Panel Paper: The Mexican Guanxi? an Empirical Study of “La Palanca” and Its Link with Corruption Among Mexican Citizens and Public Officials

Thursday, July 19, 2018
Building 3, Room 213 (ITAM)

*Names in bold indicate Presenter

David Arellano, Centro de Investigación y Docencia Económicas


Corruption can be seen as a set of different acts of reciprocity among several actors. These different corruption types (bribery, embezzlement, conflict of interests, fraud, among several other possibilities) require a certain degree of interrelation and exchange, not necessarily all of them illegal or illegitimate, among different social agents. Sociologist and anthropologist have studied the relationship between corruption acts and informal but powerful social practices that are useful to resolve and give sense to several exchanges between citizens and authorities.
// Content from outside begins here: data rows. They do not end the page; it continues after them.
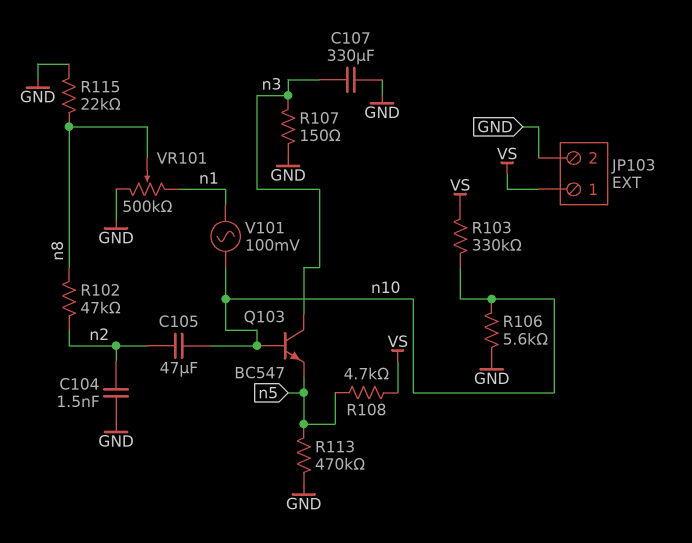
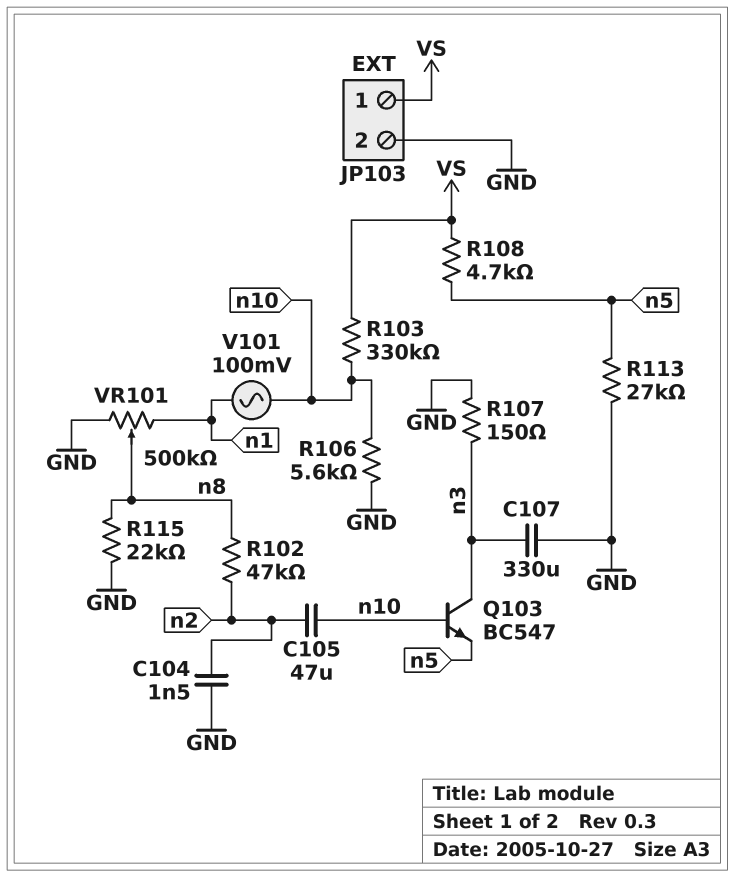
R113: 470k (GND, n5) -> 27k (GND, n5)

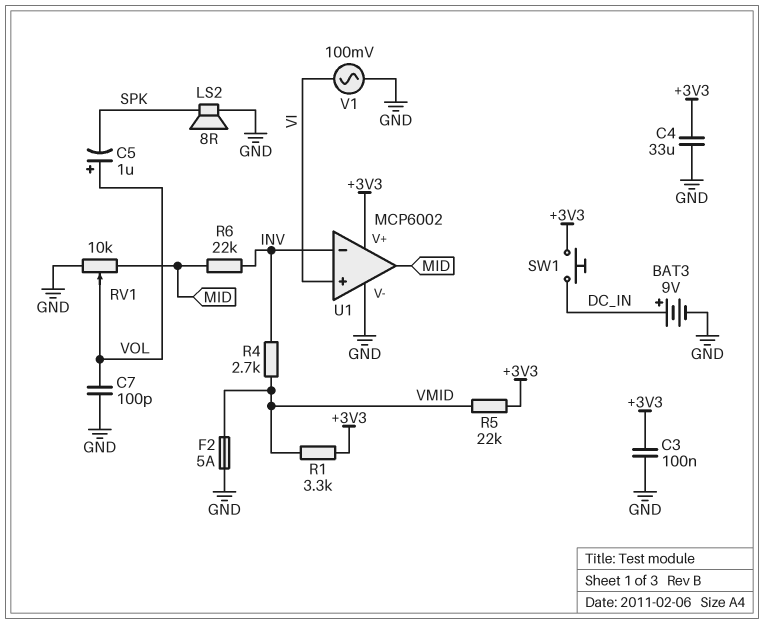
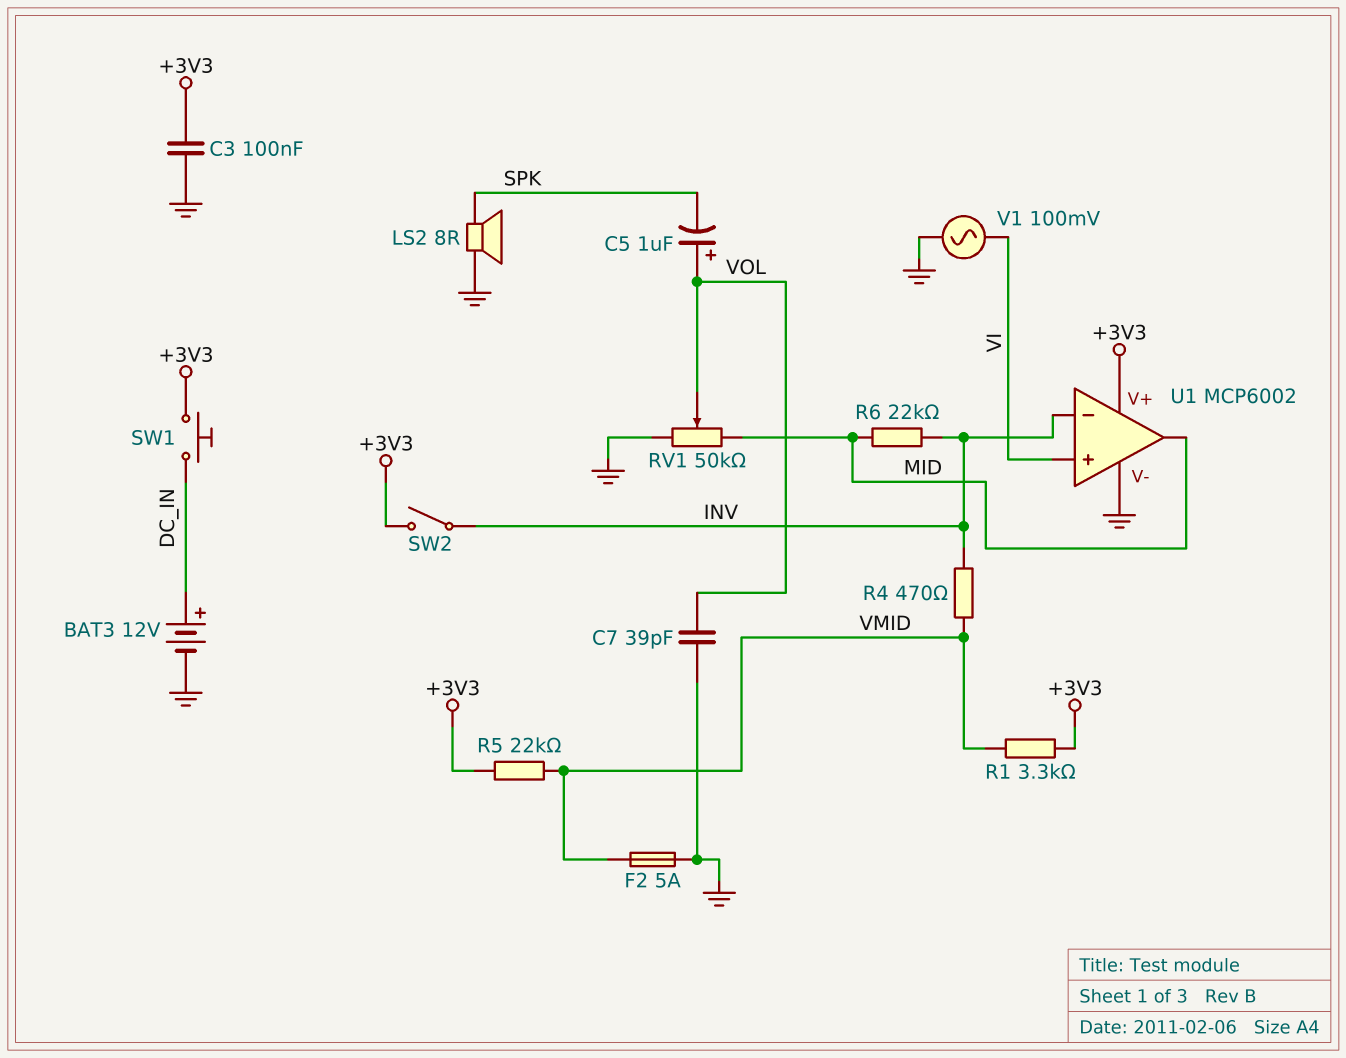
BAT3: 9V (plus DC_IN, minus GND) -> 12V (plus DC_IN, minus GND)
C4: 33uF (+3V3, GND) -> none
C7: 100pF (GND, VOL) -> 39pF (GND, VOL)
R4: 2.7k (INV, VMID) -> 470 (INV, VMID)
RV1: 10k (GND, MID, wiper VOL) -> 50k (GND, MID, wiper VOL)
SW2: none -> switch (+3V3, INV)

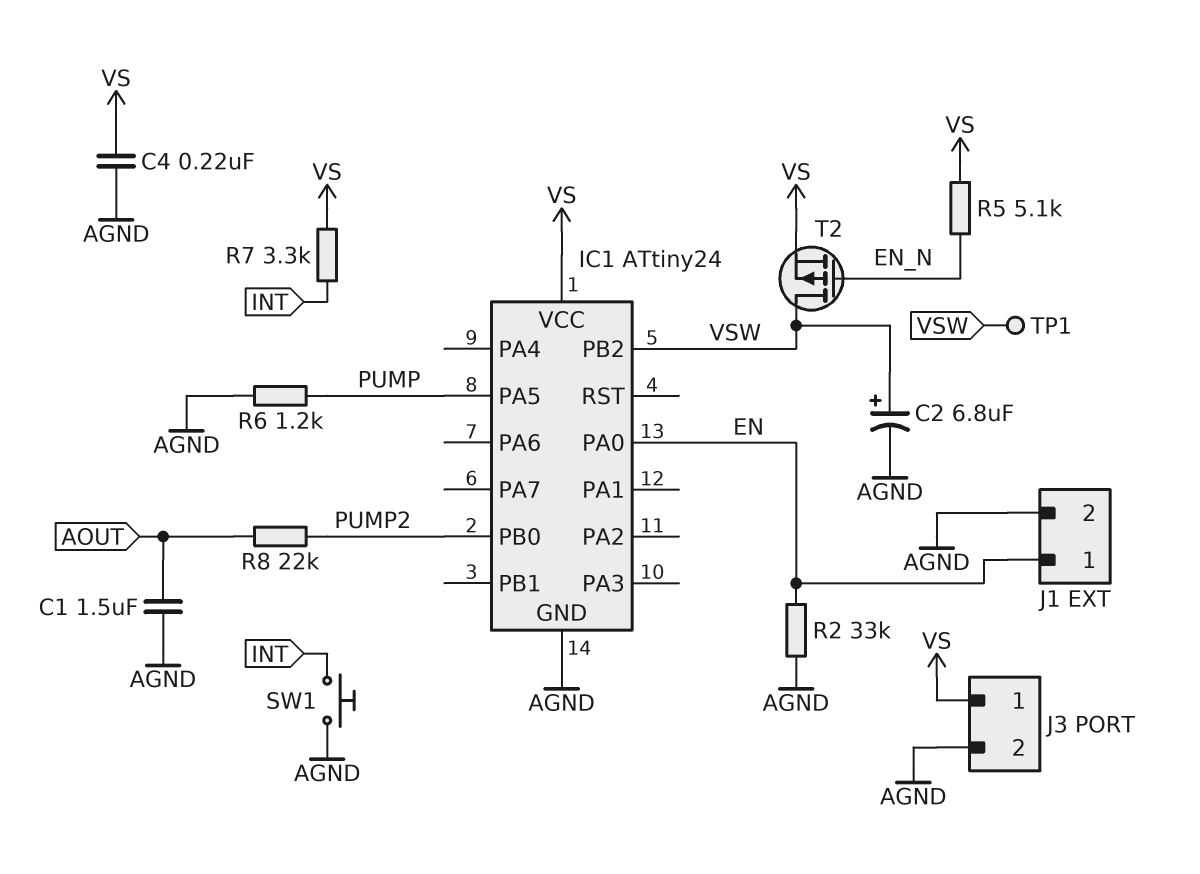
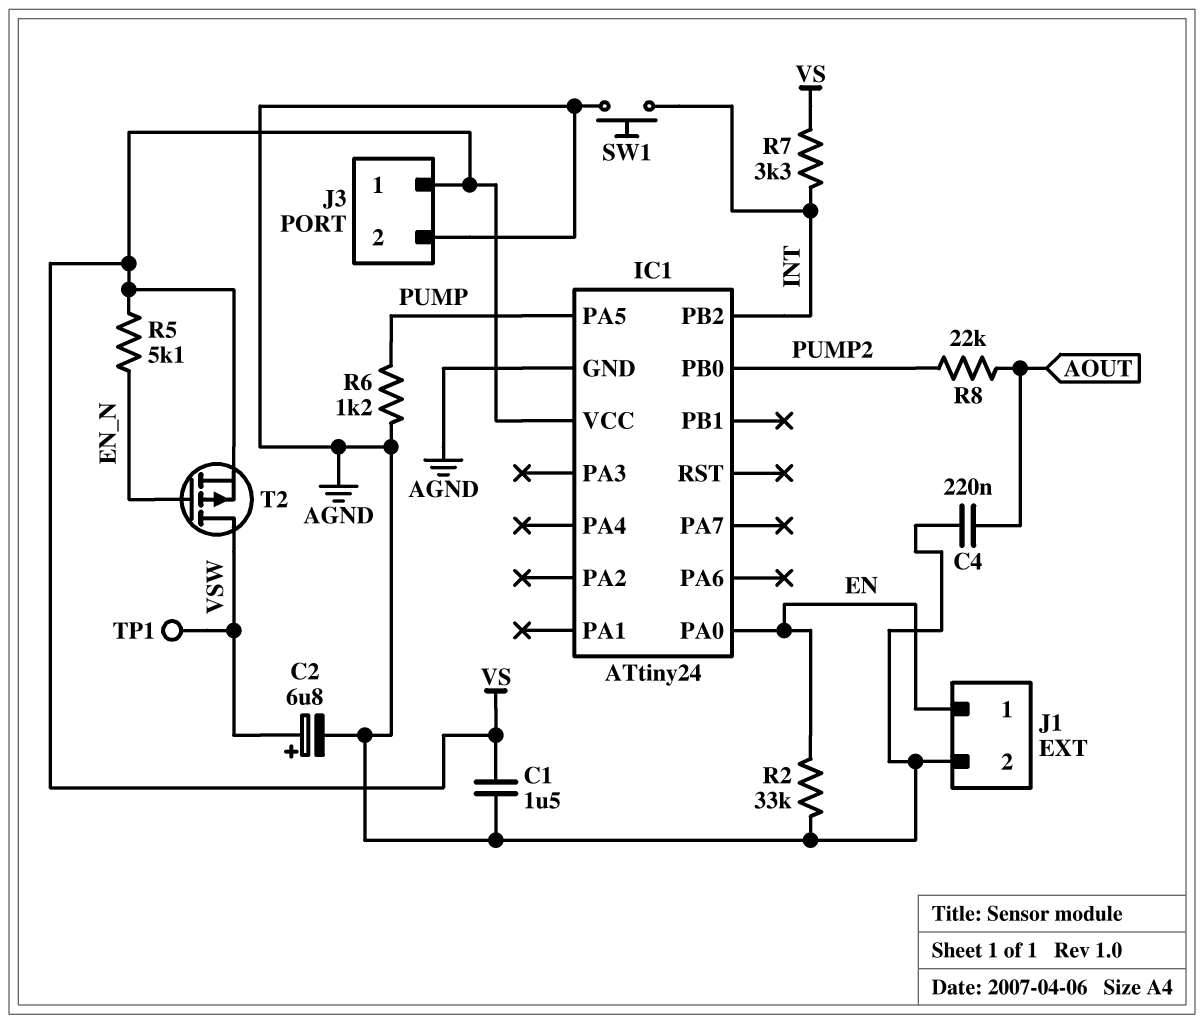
C1: 1.5uF (AGND, AOUT) -> 1.5uF (AGND, VS)
C4: 220nF (AGND, VS) -> 220nF (AGND, AOUT)
IC1 pin PB2: VSW -> INT

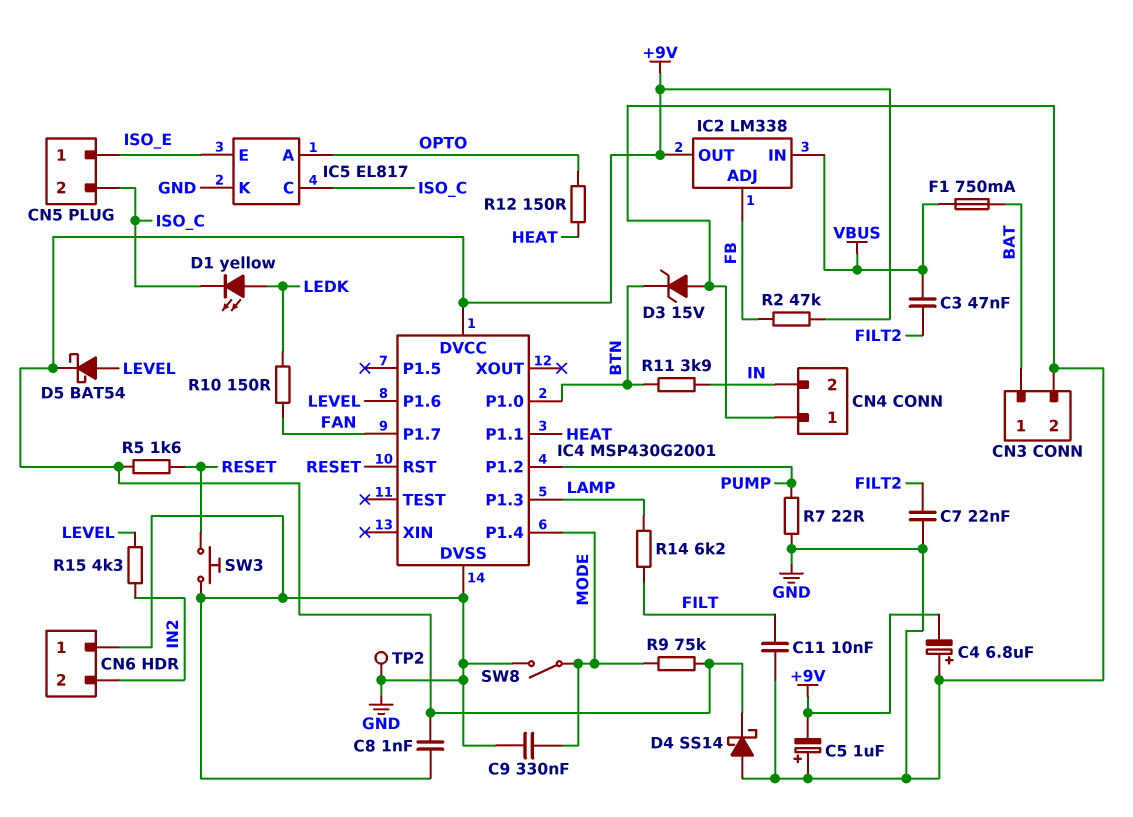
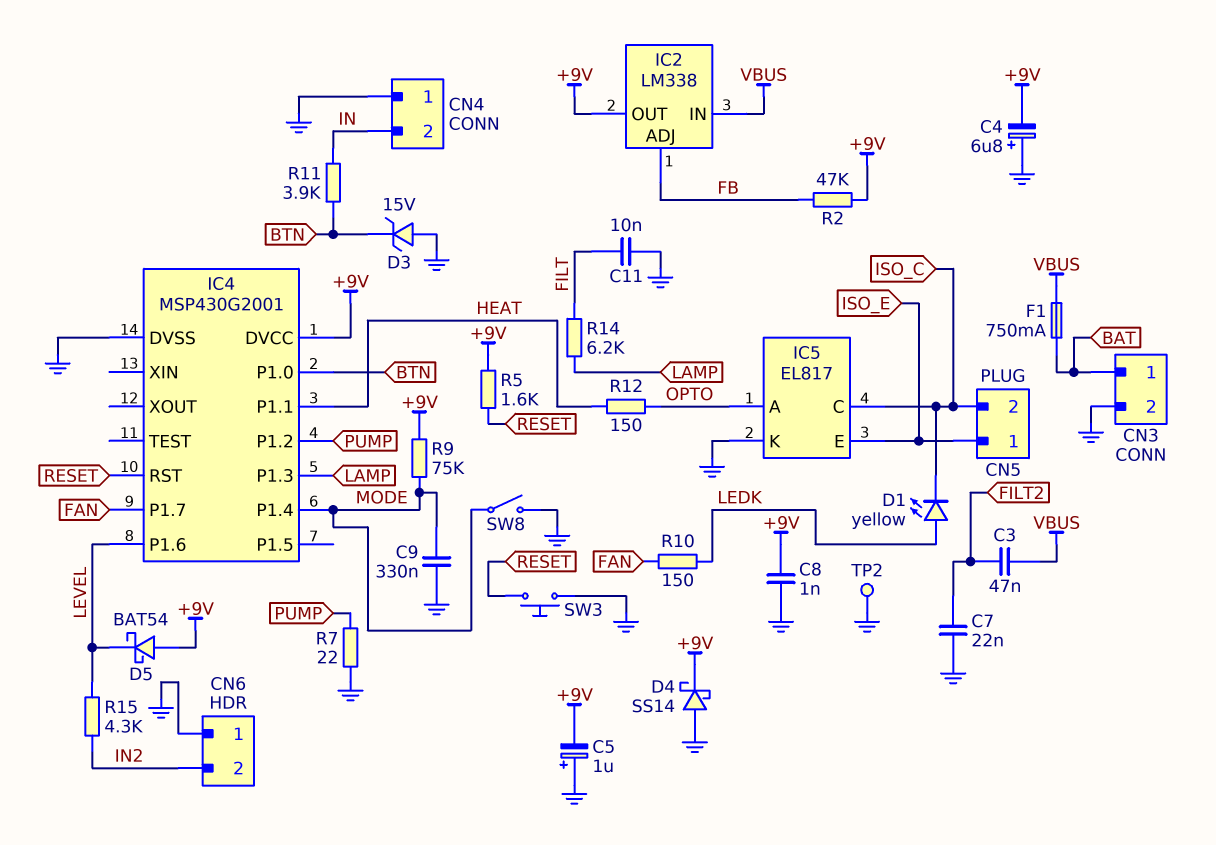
D5: schottky BAT54 (A LEVEL, K +9V) -> schottky BAT54 (A +9V, K LEVEL)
In societies where authorities are usually seen as far away and opaque, these practices and relationships become quite important and generalized. Guanxi in China, Blat in Russia, Pistolao-Jeitinho in Brazil are some examples. In Mexico, this mechanism is known as palanca (lever). All these social mechanisms of relationship are similar, but they also have important national specificities. Through several focus groups with citizens and public officials, this paper presents a systematic perspective of persons in Mexico regarding the usefulness of palancas, their informal rules and shared codes. It is also explored the possible linkage of palancas with corruption and the possibility that they are one powerful reason of the wide generalization of corruption in the country. This research shows evidences that corruption and palancas are different social categories, nevertheless related: this is because palancas, being seen sometimes as an equalizer mechanism by citizens, it is also a contradictory social practice that reproduces the conditions of inequality and partiality that characterizes the relationship between authorities and citizens in Mexico.